#### Exercise prompt:
Return each line of the records that contains the string "Shugakuin", matching case exactly.

(Items from a data source)
◇ ◇ ◇ ◇ ◇
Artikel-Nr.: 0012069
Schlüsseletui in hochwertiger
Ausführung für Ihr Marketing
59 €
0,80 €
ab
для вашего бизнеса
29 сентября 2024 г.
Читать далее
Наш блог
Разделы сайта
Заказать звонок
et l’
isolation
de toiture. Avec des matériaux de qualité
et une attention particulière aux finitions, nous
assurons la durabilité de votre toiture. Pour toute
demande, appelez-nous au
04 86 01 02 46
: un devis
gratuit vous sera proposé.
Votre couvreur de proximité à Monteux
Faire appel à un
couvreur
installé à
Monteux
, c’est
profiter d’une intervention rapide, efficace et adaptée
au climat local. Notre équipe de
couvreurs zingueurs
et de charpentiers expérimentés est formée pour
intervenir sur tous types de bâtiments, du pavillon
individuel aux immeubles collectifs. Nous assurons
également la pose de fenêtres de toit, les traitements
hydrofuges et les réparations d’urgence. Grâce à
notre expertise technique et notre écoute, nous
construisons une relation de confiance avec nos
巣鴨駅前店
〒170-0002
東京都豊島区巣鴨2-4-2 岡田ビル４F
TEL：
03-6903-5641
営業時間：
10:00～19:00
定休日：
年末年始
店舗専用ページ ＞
◇ ◇ ◇ ◇ ◇
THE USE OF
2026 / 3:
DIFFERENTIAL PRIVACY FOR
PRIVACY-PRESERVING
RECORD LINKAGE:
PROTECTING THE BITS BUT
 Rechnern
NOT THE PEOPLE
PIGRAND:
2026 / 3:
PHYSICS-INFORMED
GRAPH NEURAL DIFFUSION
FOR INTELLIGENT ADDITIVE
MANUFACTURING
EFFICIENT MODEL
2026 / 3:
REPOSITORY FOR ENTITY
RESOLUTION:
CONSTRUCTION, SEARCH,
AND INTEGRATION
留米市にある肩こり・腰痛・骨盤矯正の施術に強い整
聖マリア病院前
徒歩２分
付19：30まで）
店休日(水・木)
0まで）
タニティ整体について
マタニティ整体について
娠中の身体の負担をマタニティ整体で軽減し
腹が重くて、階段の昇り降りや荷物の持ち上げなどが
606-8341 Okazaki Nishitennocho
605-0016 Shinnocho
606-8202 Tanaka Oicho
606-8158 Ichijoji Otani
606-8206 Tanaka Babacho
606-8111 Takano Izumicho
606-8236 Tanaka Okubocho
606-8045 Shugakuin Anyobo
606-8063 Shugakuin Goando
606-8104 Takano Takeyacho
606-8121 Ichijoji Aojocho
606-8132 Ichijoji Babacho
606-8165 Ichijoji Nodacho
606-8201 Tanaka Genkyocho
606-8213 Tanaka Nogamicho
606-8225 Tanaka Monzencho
◇ ◇ ◇ ◇ ◇
#### Task output:
606-8045 Shugakuin Anyobo
606-8063 Shugakuin Goando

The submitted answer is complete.